The mini speaker was given away as some kind of promotion from a famous potato chips brand. You had to send in three cap lids and got an amp free. But I guess there are a lot of similar amps on the market, so if you didn't get one of those, get another one...
You need a mini-speaker
a solar cell 4,5V 80mA (the bigger the better)
an empty chips box and a bit wire and a soldering iron.
Step 1: Unscrew the Battery Housing
There are two ways to connect the solar power to the amp. The first is straight to the springs in the battery housing. This is very easy, you don't have to open the housing, but the disadvantages are: The cable is inside the box and you can't use batteries once you soldered cables to the springs. If you don't solder the cables but use clamps, the whole thing looks rather sluggish.
This is why I chose to open the housing. And of course also to see what is inside. ;-)
So unscrew the three little screws on the side of the housing. Then carefully lift up the upper part. Be careful because there are short cables connecting the two parts! As seen in picture 3!

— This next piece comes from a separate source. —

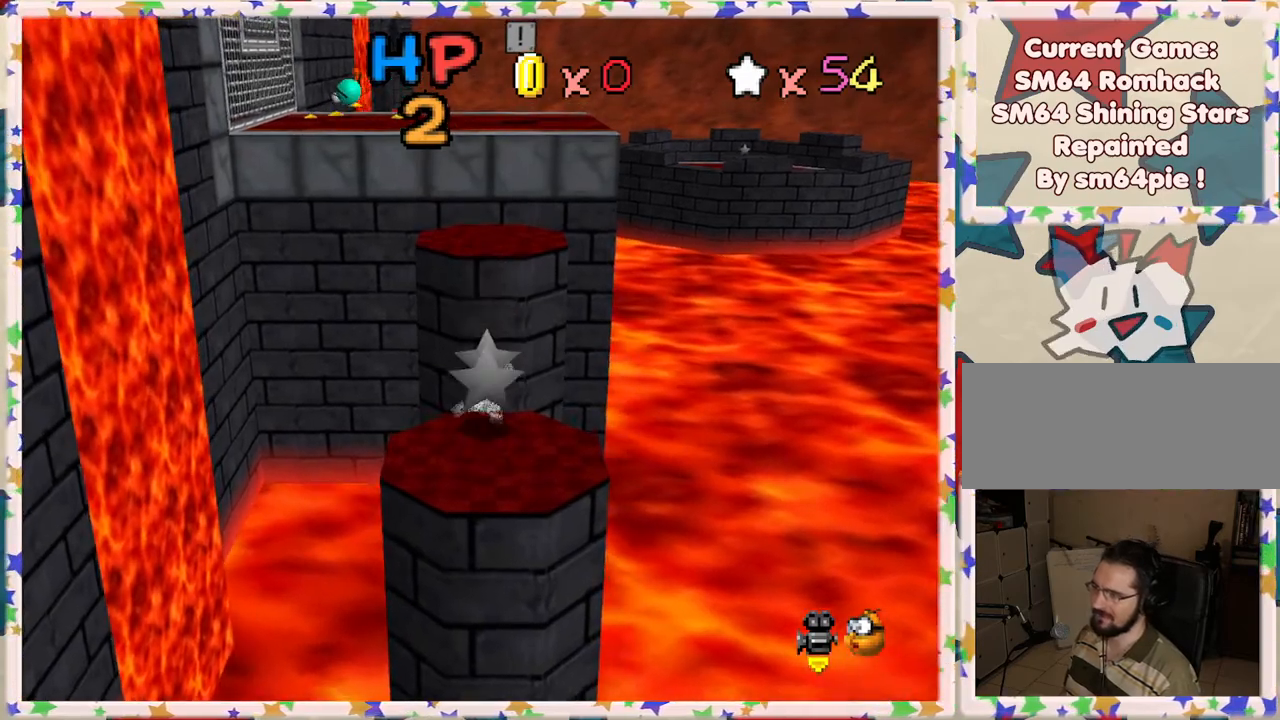
{"buttons": [], "left_stick": "up", "events": [[33, "A", "down"], [383, "A", "up"]]}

The last picture shows the heart of the amp: The LM4871 amplifier-IC, but that may be a theme for another instructable.
For now on we continue to power it by a solar cell.
Step 2: Make a Hole Into the Cap
Now you have to drill a small hole into the cap. I chose to go near the audio cable and drilled a small hole in it. Then I also made a notch into the plastic rim around the speaker for the cable. Like the audio cable I made a small knot to relieve pulling forces from the soldering points.
Step 3: Connect the Power Cable
If you know that you would like to operate is with solar and batteries you should think about installing a diode to prevent the current from the batteries flowing through the solar panel. But I didn't want to do this anyway so I left the diode. You can even install the diode directly at the solar panel, you don't have to install it in the housing itself. The diode will take 0.7V from your solar cell, but the speaker also works down to 3V, so this is no problem.
Using a bigger solar cell with more power will let your speaker operate even in a shady environment. The 4,5V 80mA solar cell cost me 7€ straight from china and works well only in direct sunlight. With a bigger solar cell you could also think about powering your mp3-player too. But that is now really far beyond this instructable.
Step 4: Close and Test
The tube provides a certain closed air space for the speaker and the sound is really good for such a small device. Before it distorts the volume is loud enough to entertain a small group.
To the tube itself I added a small iron wire with a loop to be able to hang the whole speaker into a tree, for instance when you harvest fruits.
The wire can also be used to hold the solar panel to which I added a small magnet.
Now you can lay yourself into the sun and enjoy music all day long.